2. Learn How Not to be Rude
Instead of Googling “How not to be ripped off”, learn about the conduct that offends local people and work to avoid doing those things when you visit. Nothing makes the statement, “Ignorant tourist” truer than displaying overtly rude etiquette in the place you are visiting. Every culture has behaviors that are taboo, learn what those are and avoid displaying them.
3. Use your manners in the Local Language
You show common courtesy at home, why wouldn’t you when you travel. Not knowing the language is a poor excuse for skipping “Excuse me”, “Sorry”, or “Please” and “Thank you”. Learn a few polite words and phrases in the local language and use them when you should. Being polite using local language has made people smile so appreciatively in the places we’ve visited.
4. Make Eye Contact
Nothing is more engaging and disarming than eye contact paired with a genuine smile. Making eye contact with people makes you appear focused, engaged, friendly and confident. It also provides you with a lot of non-verbal information about what local people are thinking or feeling.
6. Learn Peoples Names and Use Them
Learning a local person’s name and using it every time you see them on your trip makes them feel good. Just like it make anyone new you meet at home feel good. It shows you care and is a skill that will help you connect with more people and make more friends on your trip and, in life actually.
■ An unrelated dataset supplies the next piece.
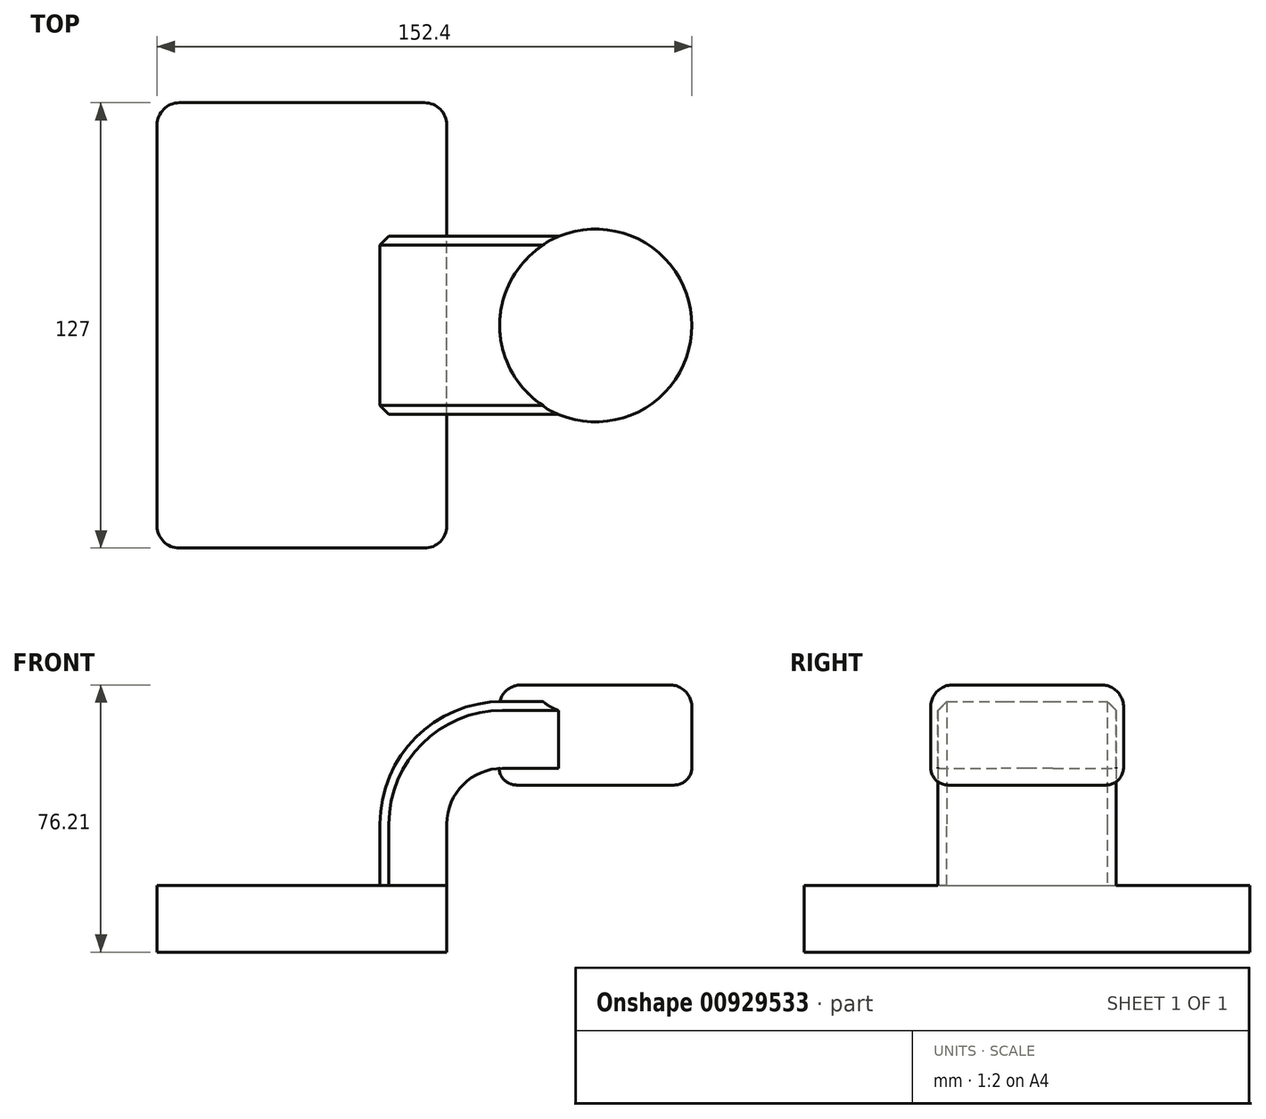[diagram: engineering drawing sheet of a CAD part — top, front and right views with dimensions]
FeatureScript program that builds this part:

7. Think the Best of People
In our experience traveling and just living, most people are good, very few are looking to do others harm. There really is something to “you get what you expect” and “energy flows where focus goes”. Expect to be slighted and you will be, think the best of people and you will get their best.
8. Pull out the Phrase Book
Do you feel self-conscious pulling out a phrase book? You shouldn’t! Using a phrase book, you learn appropriate responses to questions and show you want to connect with people despite the language barrier.
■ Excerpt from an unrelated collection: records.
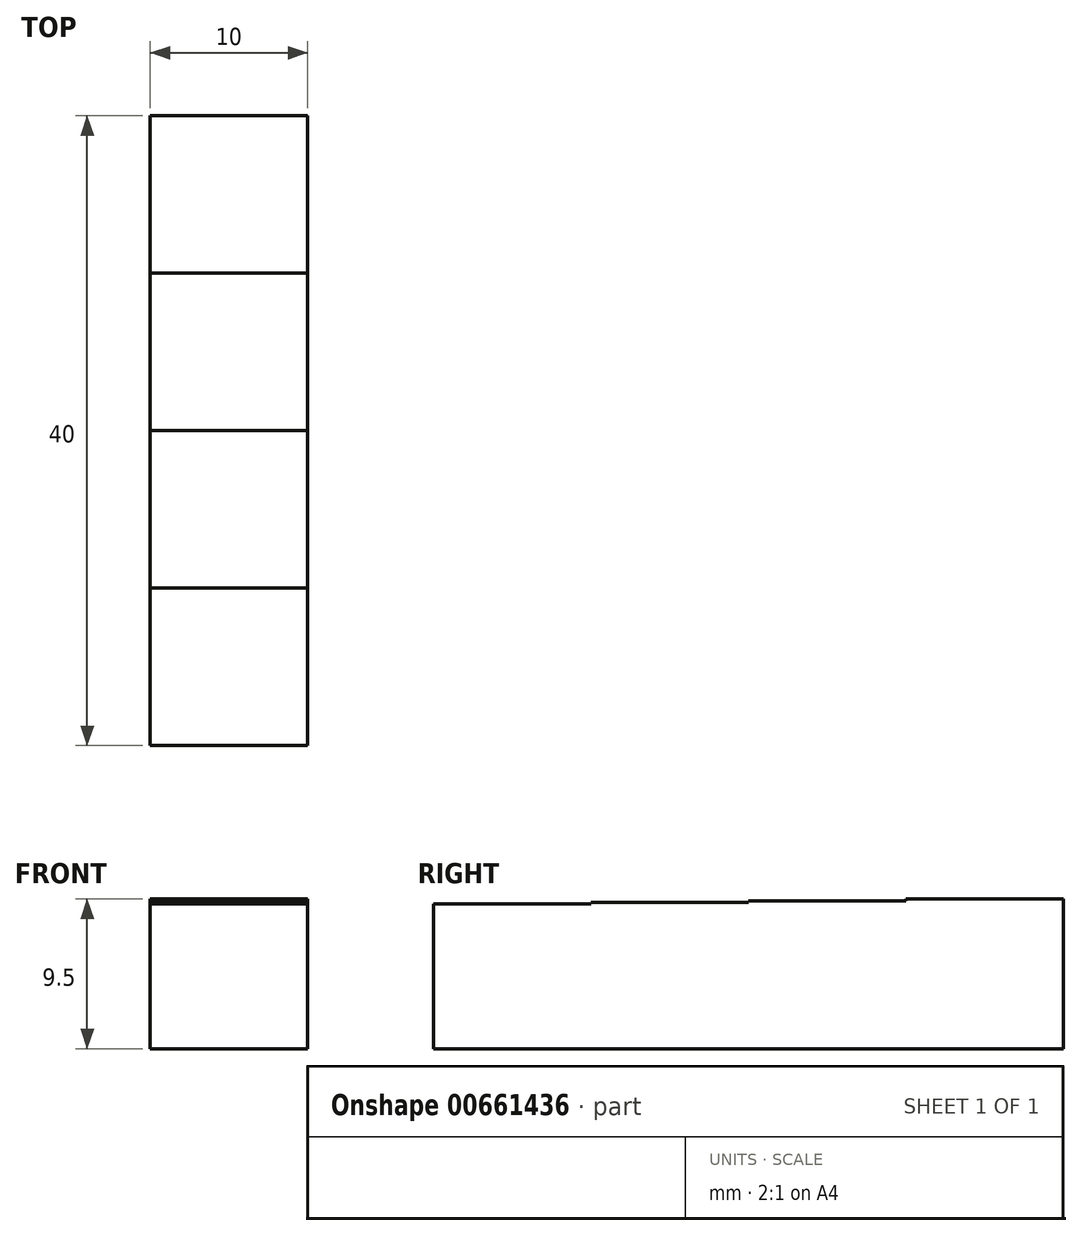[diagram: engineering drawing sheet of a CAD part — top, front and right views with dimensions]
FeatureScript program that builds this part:
annotation { "Feature Type Name" : "Feature", "Feature Type Description" : "" }
export const myFeature = defineFeature(function(context is Context, id is Id, definition is map)
    precondition{}
    {
        {
            var Q0;
            Q0=qCreatedBy(makeId("Right.planeOp"),FACE);
            var sketch = newSketch(context, id + "F0", { "sketchPlane" : qUnion([Q0])});
            skLineSegment(sketch, "E0", {"start": v(0, 0) * mm, "end": v(0, 9.2) * mm});
            skLineSegment(sketch, "E1", {"start": v(0, 9.2) * mm, "end": v(10, 9.2) * mm});
            skLineSegment(sketch, "E2", {"start": v(10, 9.2) * mm, "end": v(10, 9.3) * mm});
            skLineSegment(sketch, "E3", {"start": v(10, 9.3) * mm, "end": v(20, 9.3) * mm});
            skLineSegment(sketch, "E4", {"start": v(20, 9.3) * mm, "end": v(20, 9.4) * mm});
            skLineSegment(sketch, "E5", {"start": v(20, 9.4) * mm, "end": v(30, 9.4) * mm});
            skLineSegment(sketch, "E6", {"start": v(30, 9.4) * mm, "end": v(30, 9.5) * mm});
            skLineSegment(sketch, "E7", {"start": v(30, 9.5) * mm, "end": v(40, 9.5) * mm});
            skLineSegment(sketch, "E8", {"start": v(40, 9.5) * mm, "end": v(40, 0) * mm});
            skLineSegment(sketch, "E9", {"start": v(40, 0) * mm, "end": v(0, 0) * mm});
            skSolve(sketch);
        }
        {
            var Q0;
            Q0 = qSketchRegion(id + "F0", true);
            extrude(context, id + "F1", {"entities" : qUnion([Q0]), "depth" : 10 * mm, "offsetDistance" : 25 * mm});
        }
    });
9. Seek Similarities When Meeting Locals
Focusing on differences divides people, seeking similarities connects people. The differences can be glaring but if you look to find similarities, the differences start to disappear. Point out and talk about the things you share with local people and many a friend will be made.
10. Manage Your Emotions
When your traveling things can go wrong. Challenges can arise because of a variety of different things; language barriers, visa complications, getting lost or just simply making a silly mistake. Freaking out in these kinds of situations invariably makes things worse. Worse for your situation and how people view you as a visitor.
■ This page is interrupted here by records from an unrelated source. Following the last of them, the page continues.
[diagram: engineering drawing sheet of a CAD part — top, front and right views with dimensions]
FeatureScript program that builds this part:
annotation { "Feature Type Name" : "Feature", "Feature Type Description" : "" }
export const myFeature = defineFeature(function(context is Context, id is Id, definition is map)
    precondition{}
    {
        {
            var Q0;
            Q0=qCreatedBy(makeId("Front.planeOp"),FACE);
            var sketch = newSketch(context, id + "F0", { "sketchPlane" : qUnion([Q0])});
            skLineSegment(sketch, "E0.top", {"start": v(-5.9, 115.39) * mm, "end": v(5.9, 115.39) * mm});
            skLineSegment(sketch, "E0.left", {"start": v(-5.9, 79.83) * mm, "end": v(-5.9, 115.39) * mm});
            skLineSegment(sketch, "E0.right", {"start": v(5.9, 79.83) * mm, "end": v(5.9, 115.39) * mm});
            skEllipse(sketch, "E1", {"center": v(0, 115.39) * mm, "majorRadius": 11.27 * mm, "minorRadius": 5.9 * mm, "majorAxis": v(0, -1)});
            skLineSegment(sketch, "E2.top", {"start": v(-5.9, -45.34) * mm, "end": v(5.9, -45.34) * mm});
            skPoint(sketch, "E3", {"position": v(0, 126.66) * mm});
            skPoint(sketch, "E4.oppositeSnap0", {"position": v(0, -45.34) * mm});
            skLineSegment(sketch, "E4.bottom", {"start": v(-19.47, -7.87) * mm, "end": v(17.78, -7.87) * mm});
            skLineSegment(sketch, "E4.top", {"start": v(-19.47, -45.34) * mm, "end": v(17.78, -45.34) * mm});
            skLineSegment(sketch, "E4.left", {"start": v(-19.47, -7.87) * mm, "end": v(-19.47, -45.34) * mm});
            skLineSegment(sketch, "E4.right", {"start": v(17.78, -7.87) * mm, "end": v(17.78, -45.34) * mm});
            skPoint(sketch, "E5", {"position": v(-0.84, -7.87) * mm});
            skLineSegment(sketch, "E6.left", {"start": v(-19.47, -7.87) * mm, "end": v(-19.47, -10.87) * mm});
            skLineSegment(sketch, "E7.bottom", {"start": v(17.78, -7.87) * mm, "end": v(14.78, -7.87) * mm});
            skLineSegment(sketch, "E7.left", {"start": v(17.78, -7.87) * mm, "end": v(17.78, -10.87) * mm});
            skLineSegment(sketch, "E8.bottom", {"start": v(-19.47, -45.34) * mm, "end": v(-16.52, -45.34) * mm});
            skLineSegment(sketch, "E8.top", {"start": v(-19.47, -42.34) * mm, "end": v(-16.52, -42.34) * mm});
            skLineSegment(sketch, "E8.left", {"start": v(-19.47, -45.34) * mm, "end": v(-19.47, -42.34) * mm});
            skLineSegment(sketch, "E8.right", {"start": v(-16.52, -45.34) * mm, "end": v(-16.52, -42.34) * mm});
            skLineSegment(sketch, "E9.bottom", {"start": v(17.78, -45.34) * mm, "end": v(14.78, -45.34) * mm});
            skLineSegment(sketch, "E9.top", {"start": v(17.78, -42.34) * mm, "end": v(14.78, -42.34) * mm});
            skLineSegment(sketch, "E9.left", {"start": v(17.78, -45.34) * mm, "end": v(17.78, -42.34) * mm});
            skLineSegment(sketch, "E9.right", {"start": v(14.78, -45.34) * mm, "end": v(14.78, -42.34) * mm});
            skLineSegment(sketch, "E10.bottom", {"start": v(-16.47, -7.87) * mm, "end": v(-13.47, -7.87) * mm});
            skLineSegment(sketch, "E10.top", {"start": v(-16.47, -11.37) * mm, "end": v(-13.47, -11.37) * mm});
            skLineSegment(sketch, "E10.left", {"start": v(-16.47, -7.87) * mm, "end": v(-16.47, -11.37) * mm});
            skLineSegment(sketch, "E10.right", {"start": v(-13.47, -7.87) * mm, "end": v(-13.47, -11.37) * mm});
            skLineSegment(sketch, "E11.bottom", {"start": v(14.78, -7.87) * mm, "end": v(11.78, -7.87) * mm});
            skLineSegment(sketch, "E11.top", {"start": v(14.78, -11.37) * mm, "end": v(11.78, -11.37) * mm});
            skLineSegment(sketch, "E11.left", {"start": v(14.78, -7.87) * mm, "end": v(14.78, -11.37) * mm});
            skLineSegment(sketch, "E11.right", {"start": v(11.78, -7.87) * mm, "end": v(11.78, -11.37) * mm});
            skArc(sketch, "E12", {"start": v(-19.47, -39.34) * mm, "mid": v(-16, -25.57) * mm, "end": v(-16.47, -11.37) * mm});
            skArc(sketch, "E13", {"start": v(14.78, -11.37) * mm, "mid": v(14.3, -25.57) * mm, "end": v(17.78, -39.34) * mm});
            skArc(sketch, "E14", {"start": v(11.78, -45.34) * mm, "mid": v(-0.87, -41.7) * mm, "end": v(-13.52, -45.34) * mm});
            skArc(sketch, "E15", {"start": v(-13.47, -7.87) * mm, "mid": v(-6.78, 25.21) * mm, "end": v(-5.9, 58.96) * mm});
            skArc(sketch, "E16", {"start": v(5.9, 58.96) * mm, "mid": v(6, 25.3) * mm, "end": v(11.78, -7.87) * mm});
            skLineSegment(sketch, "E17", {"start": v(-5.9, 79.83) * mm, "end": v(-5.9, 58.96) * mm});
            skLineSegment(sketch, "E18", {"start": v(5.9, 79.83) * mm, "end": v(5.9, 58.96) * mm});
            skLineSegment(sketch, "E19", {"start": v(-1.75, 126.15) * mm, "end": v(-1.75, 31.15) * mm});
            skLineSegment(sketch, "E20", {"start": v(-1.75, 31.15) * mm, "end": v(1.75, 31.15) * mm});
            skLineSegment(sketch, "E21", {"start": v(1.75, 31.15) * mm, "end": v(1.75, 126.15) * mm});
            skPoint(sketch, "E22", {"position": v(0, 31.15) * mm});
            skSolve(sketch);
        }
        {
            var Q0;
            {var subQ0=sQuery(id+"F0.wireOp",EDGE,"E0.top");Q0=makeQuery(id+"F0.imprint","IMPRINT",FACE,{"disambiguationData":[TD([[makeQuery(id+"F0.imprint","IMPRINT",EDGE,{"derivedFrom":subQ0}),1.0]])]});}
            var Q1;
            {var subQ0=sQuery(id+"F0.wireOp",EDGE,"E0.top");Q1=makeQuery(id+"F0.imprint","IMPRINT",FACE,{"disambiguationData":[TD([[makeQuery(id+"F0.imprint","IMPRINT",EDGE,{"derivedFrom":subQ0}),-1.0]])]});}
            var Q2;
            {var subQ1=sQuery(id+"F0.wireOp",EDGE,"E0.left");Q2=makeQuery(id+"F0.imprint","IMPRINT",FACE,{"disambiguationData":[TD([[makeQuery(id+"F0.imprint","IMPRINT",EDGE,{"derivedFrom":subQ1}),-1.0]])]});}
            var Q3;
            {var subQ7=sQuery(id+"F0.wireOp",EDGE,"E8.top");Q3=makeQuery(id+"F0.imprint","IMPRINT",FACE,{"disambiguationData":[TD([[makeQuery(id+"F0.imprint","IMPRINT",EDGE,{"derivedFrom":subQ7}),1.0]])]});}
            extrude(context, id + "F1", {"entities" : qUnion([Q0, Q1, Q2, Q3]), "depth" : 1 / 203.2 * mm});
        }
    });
Remaining calm and composed when trying to explain or negotiate inspires people to listen and try and understand what you are saying. Showing outrage, yelling threats and demands makes people shut down or go on the defensive. As the saying goes, you catch more flies (and understanding in some cases) with honey than with vinegar. Using the behaviors mentioned above will also help people want to work with you instead of against you.
If you want to befriend not offend locals when you travel doing these ten simple things will help you build more local relationships. Using common courtesy, learning cultural etiquette and making an effort to communicate despite language barriers helps bridge gaps to make more connections.